Wednesday, February 23, 2011

3 Tips for design block

Design block sometimes feels that you’ve painted yourself into a corner and there is no where left to go. I find it most typically happens after you’re confidently presented your first design concepts to the client, with a beautifully argued rationale for how you’ve delivered on their brief, and to your great consternation, the client just doesn’t like them. Puzzlement slowly gives way to a gradual erosion of confidence in your own abilities. 
I’ve found the following 3 tips help to get the creative juices flowing in the right direction.


1 Start with the problem, not the solution
Designers tend to be most comfortable operating on the visual plane and will often brush over the functional specifications, customer research and business requirement documents and go straight for the crayons. Another pitfall of designers is stalling the design process by spending too long looking at other designs in the market and pouring through design annuals – they are all solutions but not ones that perfectly match your client’s problem.  It is a mistake to start visualising a solution before you have all the information. If you can’t answer the following questions, then you’re not ready to start design:
  • Why is my client doing this and what outcome are they looking for? What does your client want to achieve from the initiative, what are their priorities and constraints, what are their competitors doing in this space and who is doing it best
  • Who is this design for?  Who will be using it, what do they want from it, why would they use it and what are their alternatives – don’t rely on your client to tell you this, get if from the horse’s mouth, whether that be interviews, contextual enquiry, focus groups or online surveys
Once you have a good understanding of the business requirements and customer context, the scope of your design will be well defined and I always find it easier to design within boundaries. Once you feel a constrictive design block, it helps to return to the problem.

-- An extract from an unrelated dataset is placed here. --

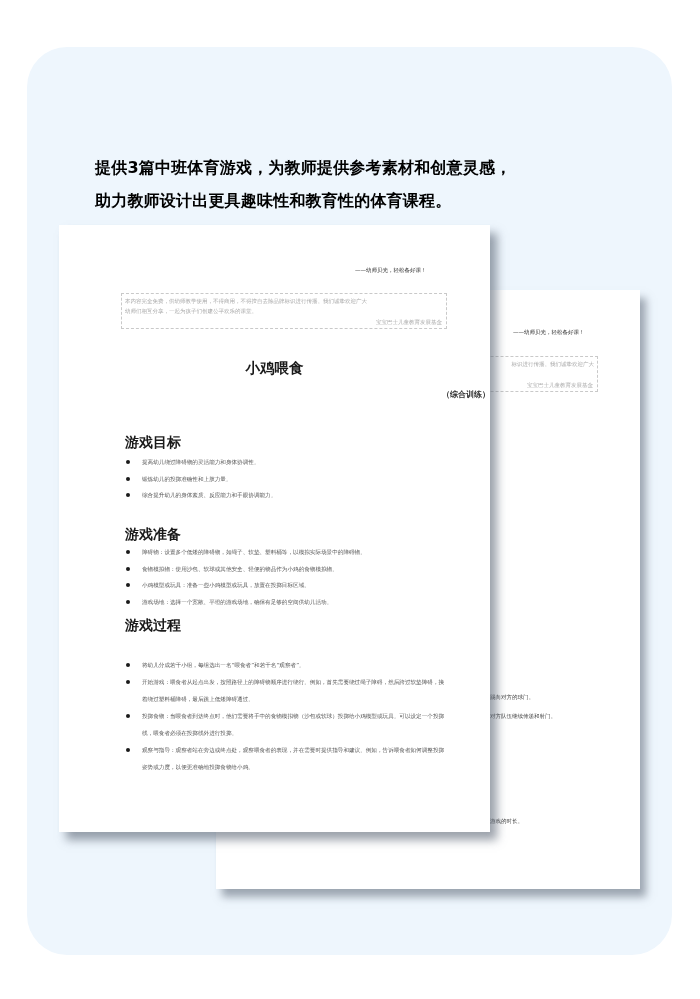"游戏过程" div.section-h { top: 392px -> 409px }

2 It takes a lot of ideas to know that you’ve got the one idea
It’s tempting with small budgets to reduce the design effort to one concept. Big mistake – you’ll end up doing the extra concepts anyway – after the first design misses the mark. A basic principle of innovation is that great ideas start with lots of not so great ideas. Here’s how to get the creative juices flowing:
  • Get more than one designer working on the problem, work in pairs 
  • Start on paper, whiteboards, post-its, make it easy to throw away if it doesn’t work
  • Get peer review and brainstorm the problem before you narrow down your solutions. It’s also OK to involve the client sometimes in these ideation sessions, their perspective can help focus the solution on the problem and they’ll be more aware of your design rationale
  • If possible, socialise the designs with real users of the product – this is quite confronting for designers but it almost always leads to some further refinement of the idea
Then when you’ve got two or three winners, you can review them with your client.


3 Refine and iterate
Complex design problems often take you repeatedly back to the drawing board. When designing large scale interactive systems like transactional websites and online applications, often there will be many interconnected design problems to solve. Sometimes it’s hard to keep the creative mojo throughout the design and development of the product. The principles of iterative design will help ensure that you stick to good design practices:
  • Start with a master set of design principles for use across the project. This helps to ensure a consistent and efficient approach to solving the composite parts of the design and allows a design team to work in concert
  • Break down the project into individual design problems and do just enough design to have something to test, review and refine
  • Follow the same process of brainstorming and exploring multiple options and involve your client and their customers in the process 
I’ve found that following these basic principles really help to keep the design team engaged and motivated by the problem. Design fatigue can be a problem on really large projects but an iterative approach helps to break things down into manageable and solvable challenges.